Uang yang rutin ia tabung sedikit demi sedikit di PT BKK Jawa Tengah Unit Tawangsari Sukoharjo hingga terkumpul RpRp26.204.831 kini tinggal Rp4.200.000 yang tercatat di komputer bank tersebut. Uang Rp22 juta lainnya tak tercatat.

"Saya kaget waktu cek terakhir saldo tabungan hanya Rp4,2 juta. Padahal di buku tabungan saya tercatat Rp26 juta lebih," keluhnya ketika dijumpai wartawan, Rabu (24/7/2019).

Sumiyati menjadi nasabah PT BKK Jateng Unit Tawangsari (dulu bernama PD BKK Sukoharjo Cabang Tawangsari) sejak 2008 lalu. Dia rutin mulai menabung sejak November 2008.

Hingga terakhir saldo di buku tabungan miliknya tercatat Rp26.204.831. Namun dari jumlah itu hanya Rp4.200.000 yang tercatat dalam sistem komputerisasi bank. Sementara sisanya tidak diketahui keberadaannya.

"Saya kaget waktu di cek terakhir saldo tabungan hanya Rp4,2 juta. Padahal di buku tabungan saya tercatat Rp26 juta lebih," keluhnya ketika dijumpai wartawan, Rabu (24/7/2019).

Selama ini, dia tak menaruh curiga atas dana simpanannya meski pencatatan dalam buku tabungan dilakukan secara manual dan bukan menggunakan sistem komputerisasi. Proses menabung biasa dilakukan saat petugas bank mendatanginya ke rumah.

"Saya tidak curiga sama sekali. Lah wong kuwi buku tabungan asli, tapi memang ditulis tangan. Tapi ada cap dari bank jadi saya tidak curiga," katanya.

Dia kini resah, khawatir dana simpanannya tak bisa kembali. Padahal uang tabungan itu disiapkan untuk keperluan sekolah anaknya. "Saya berharap ada jaminan uang kita bisa kembali sesuai data buku tabungan," harap dia.

Sumiyati menuturkan telah dua kali dimintai keterangan oleh penyidik Kejaksaan Negeri (Kejari) Sukoharjo ihwal raibnya dana nasabah tersebut. Kini dia pasrah menunggu keputusan hukum atas kasus itu.

"Saya sebagai wong cilik hanya minta duitnya kembali utuh. Itu saja," katanya.

Nasib yang sama dialami nasabah lain, Saniwati warga Kemasan, Tawangsari, Sukoharjo. Dia mulai menabung di PT BKK unit Tawangsari ini sejak Februari 2005 lalu.

Selama ini, dia juga tak curiga atas ketidakberesan dalam sistem penabungan tersebut. Saat itu di benaknya yang ada rasa aman menabung di BKK Tawangsari. Namun dananya raib.

"Total saldo terakhir pada Oktober 2018 Rp23.626.560, tapi yang tercatat di sana hanya Rp5.500.000. Itu uang yang bisa diambil," katanya.
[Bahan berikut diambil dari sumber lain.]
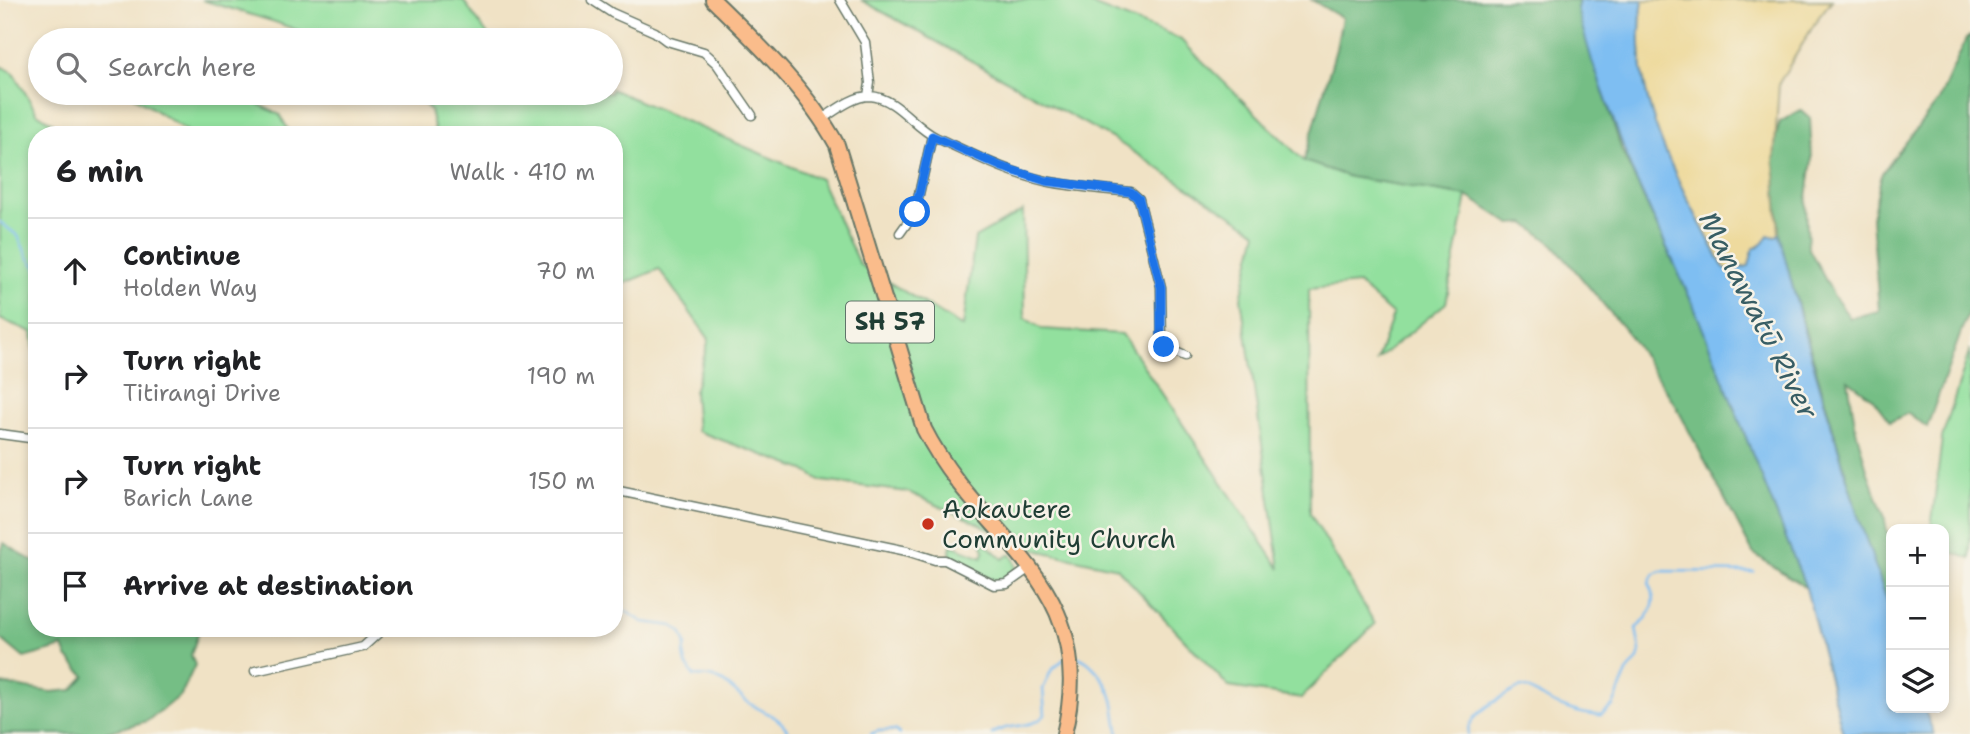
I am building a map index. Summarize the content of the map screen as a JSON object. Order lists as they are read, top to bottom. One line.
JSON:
{"streets":{"highway":["SH 57"]},"water":["Manawatū River"],"places":["Aokautere Community Church"],"page":{"search":"Search here","heading":["6 min","Walk · 410 m"],"list":[["Continue","Holden Way","70 m"],["Turn right","Titirangi Drive","190 m"],["Turn right","Barich Lane","150 m"],"Arrive at destination"],"map_buttons":["+","−"]}}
Petugas bank selama ini mendatangi nasabah dalam setiap proses penyetoran simpanan. Setiap menyetorkan uang, buku tabungan tidak bisa langsung dibawa pulang.

Alasannya komputer rusak sehingga buku tabungan miliknya ditahan petugas. "Dulu alasannya buku tabungan tidak langsung diberikan karena untuk mencocokkan dengan data di komputer," tuturnya.

Dia kecewa karena dana tabungan yang dia percayakan kini tak jelas keberadaannya. Dia hanya berharap dana bisa dikembalikan ke nasabah secara utuh.

Sebagaimana diinformasikan, dana tabungan nasabah PT BKK Jateng Cabang Tawangsari Sukoharjo diduga digelapkan oleh oknum pegawai bank tersebut. Kerugian akibat kasus ini mencapai Rp5 miliar.

Kejari telah memeriksa belasan orang saksi dan meningkatkan status penanganan kasus ini menjadi penyidikan meski belum ada yang ditetapkan sebagai tersangka.